Conformément à la loi n° 211/2000 Coll. sur l’information, il est loisible de restreindre la communication d’informations en rapport, notamment, avec la protection de données confidentielles, de la personnalité, de données à caractère personnel ou du secret commercial, ainsi qu’avec d’autres faits prévus par la loi.
En cherchant et en diffusant des informations, il convient de respecter les droits et libertés fondamentaux irrévocables, inaliénables et imprescriptibles (au sens de l’Article 12 de la Constitution slovaque), parmi lesquels figurent les droits de chacun à la dignité humaine, à l’honneur personnel, à la réputation, à la protection de son nom, ainsi qu’à la protection vis-à-vis de toute immixtion illégale dans sa vie privée ou publique et de la collecte, de la publication ou du mésusage d’informations au sujet de sa personne.
On peut déduire de ce qui précède qu’il existe une différence entre la collecte et la diffusion d’informations. En cas d’audience publique, le public peut être informé de tout ce qui transpire à l’audience. Cela n’entraîne cependant pas automatiquement le droit de tout diffuser et publier sans restriction.
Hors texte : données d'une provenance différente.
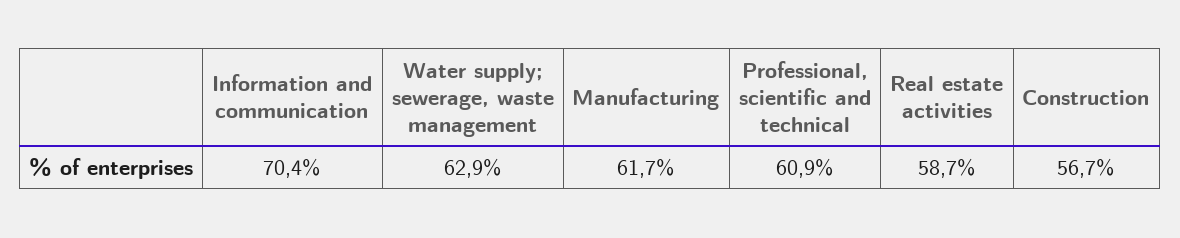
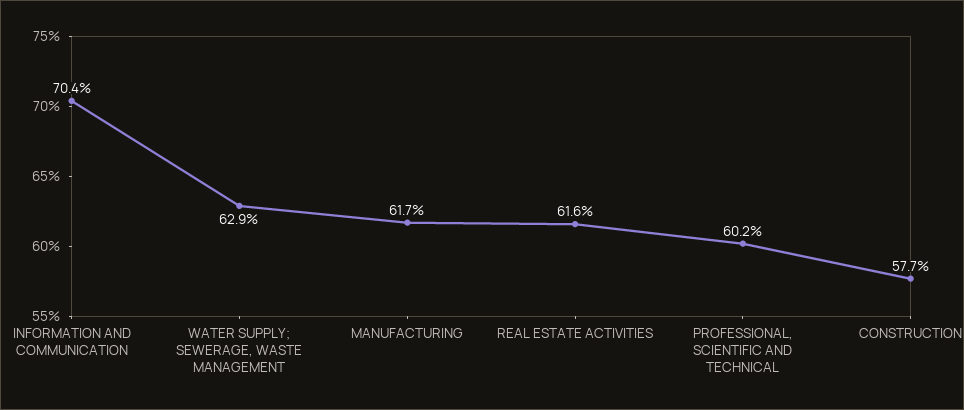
Professional, scientific and technical: 60.9 -> 60.2
Real estate activities: 58.7 -> 61.6
Construction: 56.7 -> 57.7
Lorsqu’on exerce son droit de fournir et de diffuser des informations, il est toujours nécessaire d’harmoniser en l’espèce l’exercice de deux droits : celui du public à l’information et celui de l’individu concerné à la protection de ses droits individuels. Lorsque c’est un fonctionnaire qui est jugé, l’intéressé ne jouit que d’une faible protection contre la divulgation d’informations à son sujet, car il est soumis à une surveillance publique ; en revanche, le droit au respect de la vie privée fait l’objet d’un degré de protection plus élevé.
L’exercice du droit à l’information sur la justice slovaque est favorisé par des publications professionnelles qui étendent le champ des renseignements communément accessibles non seulement aux professions concernées, mais aussi au grand public. Le ministère de la Justice de la République slovaque publie ainsi le journal professionnel « Justičná revue » (Revue judiciaire), et la Cour suprême de la République slovaque publie ses arrêts et avis dans la « Collection des avis de la Cour suprême et des arrêts des tribunaux de la République slovaque ». Il convient de mentionner aussi l’utilisation accrue des médias électroniques aux fins d’information (sites Internet du ministère de la Justice et des tribunaux).
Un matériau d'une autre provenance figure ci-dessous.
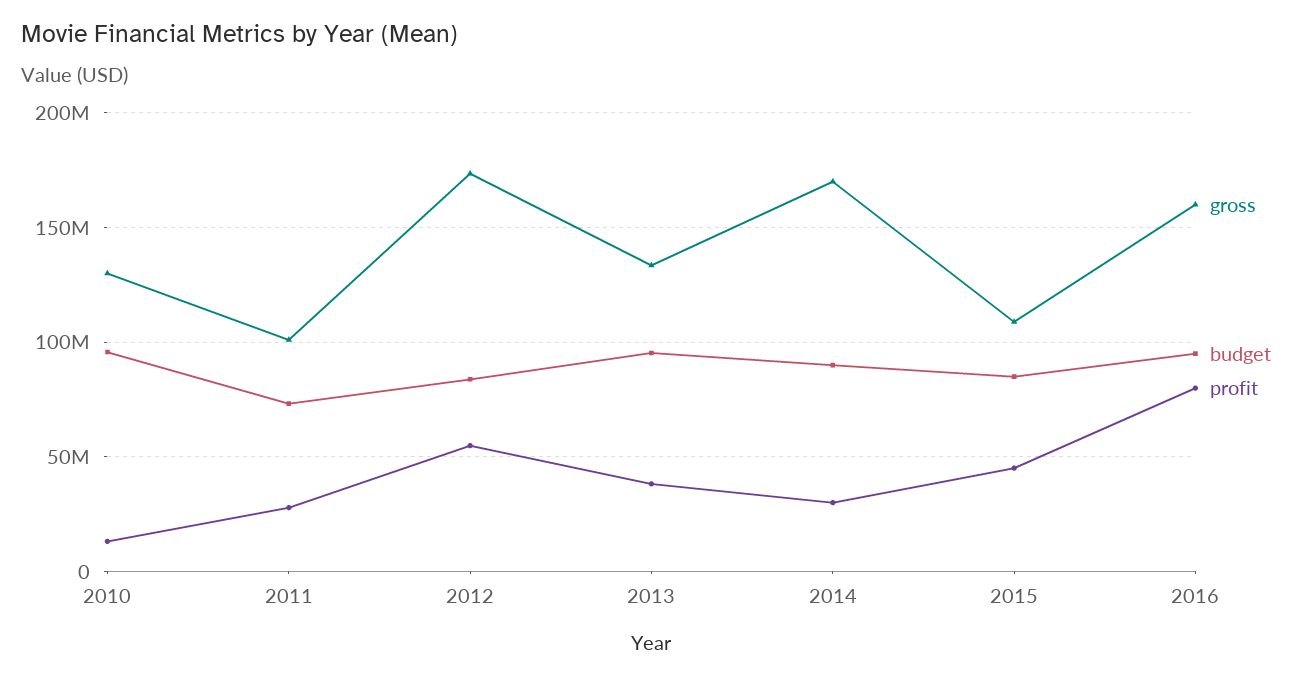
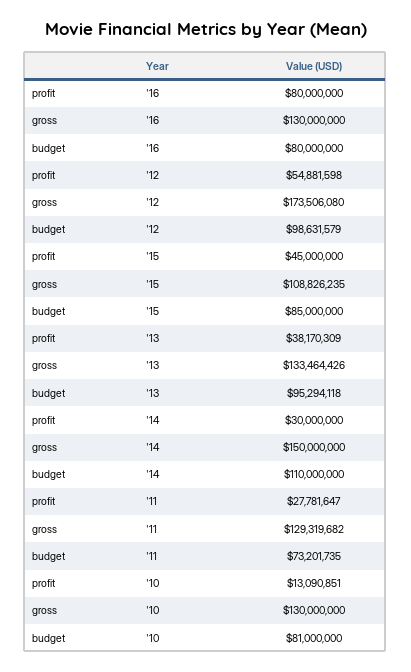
budget, 2010: 95000000 -> 81000000
gross, 2011: 100000000 -> 129319682
budget, 2012: 85000000 -> 98631579
gross, 2014: 170000000 -> 150000000
budget, 2014: 90000000 -> 110000000
gross, 2016: 160000000 -> 130000000
budget, 2016: 95000000 -> 80000000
En République slovaque, le droit à l’information est garanti par la Constitution et la législation. Selon nous, les recommandations du Conseil de l'Europe (Rec(2003)13 et Rec(2002)2) et les conventions internationales sont correctement appliquées dans notre système juridique par le biais des lois en vigueur sur la liberté d’accès à l’information (loi n° 211/2000 Coll.) et la protection des données à caractère personnel (loi n° 428/2002 Coll.), des dispositions du Code de procédure civile et du Code de procédure pénale, de la loi sur les juges et les juges non juristes (loi n° 385/2000 Coll.) et de la loi sur la radiodiffusion et la retransmission (loi n° 308/2000 Coll.), ainsi que d’une nouvelle loi (n° 757/2004 Coll.) sur les tribunaux, qui est entrée en vigueur le 1er avril 2005.